No Spring Election Spells Relief For Lobby World, Time To Work
By Kady O'Malley
The Hill Times
June 6th, 2005
Lobbyists say now that there won't be a spring election, they can get on with their work and most predict it will be a busier than usual summer. They have to catch up.
What a difference a month can make. Now that the Liberal government managed to pull itself out of a Parliamentary near-death experience, lobbyists are surveying the political landscape to determine the best way to shepherd their clients through at least one more session of this Liberal minority government.
The Hill Times spoke with veteran lobbyists and communications gurus to find out what's been going on behind closed doors since the budget vote showdown--and how they plan to spend the next few months.
Hillwatch co-founder Scott Proudfoot said that in the weeks before last month's confidence vote, he was convinced that an election was imminent.
"I was pretty sure that they were going to do it until Ms. Stronach crossed the floor. Like a lot of people, we just assumed it was going to happen," said Mr. Proudfoot.
Now that the prospect of a spring election seems to have been averted, he said, the government will likely get back to governing--which means that lobbyists like him will be back on the job of monitoring policy developments and advising clients of what's going down on the Hill.
"The time frame has moved from two weeks to six to eight months, so people are starting on things that would have been put on the backburner," said Mr. Proudfoot.
It's still a very short timeline, he noted.
"Eight months, in terms of getting things done in government, is a very short time.
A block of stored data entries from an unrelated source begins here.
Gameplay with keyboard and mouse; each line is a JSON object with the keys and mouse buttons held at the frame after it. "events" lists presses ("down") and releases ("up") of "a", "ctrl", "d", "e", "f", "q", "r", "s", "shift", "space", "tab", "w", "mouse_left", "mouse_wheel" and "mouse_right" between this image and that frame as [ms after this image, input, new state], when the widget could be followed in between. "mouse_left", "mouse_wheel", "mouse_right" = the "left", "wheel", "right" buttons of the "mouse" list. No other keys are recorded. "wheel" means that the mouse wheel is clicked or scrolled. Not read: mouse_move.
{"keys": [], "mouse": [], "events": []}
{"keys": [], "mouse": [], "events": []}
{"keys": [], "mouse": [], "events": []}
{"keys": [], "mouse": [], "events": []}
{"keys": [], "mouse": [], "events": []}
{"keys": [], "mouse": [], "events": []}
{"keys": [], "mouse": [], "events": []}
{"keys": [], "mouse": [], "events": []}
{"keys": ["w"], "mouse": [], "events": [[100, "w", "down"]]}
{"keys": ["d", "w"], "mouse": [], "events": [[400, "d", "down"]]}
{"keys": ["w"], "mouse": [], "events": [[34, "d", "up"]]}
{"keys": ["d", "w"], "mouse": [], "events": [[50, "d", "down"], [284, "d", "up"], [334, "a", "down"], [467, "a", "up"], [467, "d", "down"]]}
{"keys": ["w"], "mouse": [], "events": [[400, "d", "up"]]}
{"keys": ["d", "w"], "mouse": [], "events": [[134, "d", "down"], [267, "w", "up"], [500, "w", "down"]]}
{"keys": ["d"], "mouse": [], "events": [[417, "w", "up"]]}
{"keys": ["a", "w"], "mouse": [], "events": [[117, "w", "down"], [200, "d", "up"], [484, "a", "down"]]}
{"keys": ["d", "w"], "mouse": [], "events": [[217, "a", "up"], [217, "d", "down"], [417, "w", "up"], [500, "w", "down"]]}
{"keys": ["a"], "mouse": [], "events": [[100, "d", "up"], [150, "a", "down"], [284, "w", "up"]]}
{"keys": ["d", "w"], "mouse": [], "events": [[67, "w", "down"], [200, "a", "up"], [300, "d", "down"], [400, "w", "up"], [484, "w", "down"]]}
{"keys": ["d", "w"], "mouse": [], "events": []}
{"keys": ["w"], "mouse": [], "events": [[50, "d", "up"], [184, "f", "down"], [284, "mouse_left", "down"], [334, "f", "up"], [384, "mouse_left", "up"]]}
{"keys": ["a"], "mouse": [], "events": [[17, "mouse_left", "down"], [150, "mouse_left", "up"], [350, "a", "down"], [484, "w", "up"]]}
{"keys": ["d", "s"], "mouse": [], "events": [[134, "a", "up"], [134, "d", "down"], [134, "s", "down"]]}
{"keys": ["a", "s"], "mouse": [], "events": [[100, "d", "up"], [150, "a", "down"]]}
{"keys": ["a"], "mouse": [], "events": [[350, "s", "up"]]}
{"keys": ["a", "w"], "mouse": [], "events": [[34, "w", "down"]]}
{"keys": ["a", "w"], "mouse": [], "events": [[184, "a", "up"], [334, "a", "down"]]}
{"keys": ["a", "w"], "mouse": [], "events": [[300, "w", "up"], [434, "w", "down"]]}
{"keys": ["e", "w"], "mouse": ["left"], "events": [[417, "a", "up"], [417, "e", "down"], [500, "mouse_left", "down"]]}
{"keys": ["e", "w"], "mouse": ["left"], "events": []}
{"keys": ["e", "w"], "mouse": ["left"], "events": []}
But the fact is that when you're looking at an imminent election, there are issues that don't get dealt with because everyone wants to wait until the election is resolved, and if there's a new government, there will be a period of adjustment. There are a lot of items that officials have been talking to ministers about, and they're now prepared to engage on these issues."
Although the traditional interpretation has been that minority governments are productive, he said, this one hasn't worked out that way.
"For whatever reason, the chemistry just doesn't seem to be there."
With the onset of the summer break, there is also likely to be a last-minute legislative push.
"This happens every year at the end of the legislative session--there's a tremendous rush to push everything out the door before MPs go off on hiatus, and we're going to go through that in the same way. Some items will make the cut, and others won't," said Mr. Proudfoot.
When it comes to dealing with governments, it's always about timetables, he said.
"There are budget timetables, departmental schedules, the parliamentary schedule--an election is just one more timetable that you factor into the equation," said Mr. Proudfoot.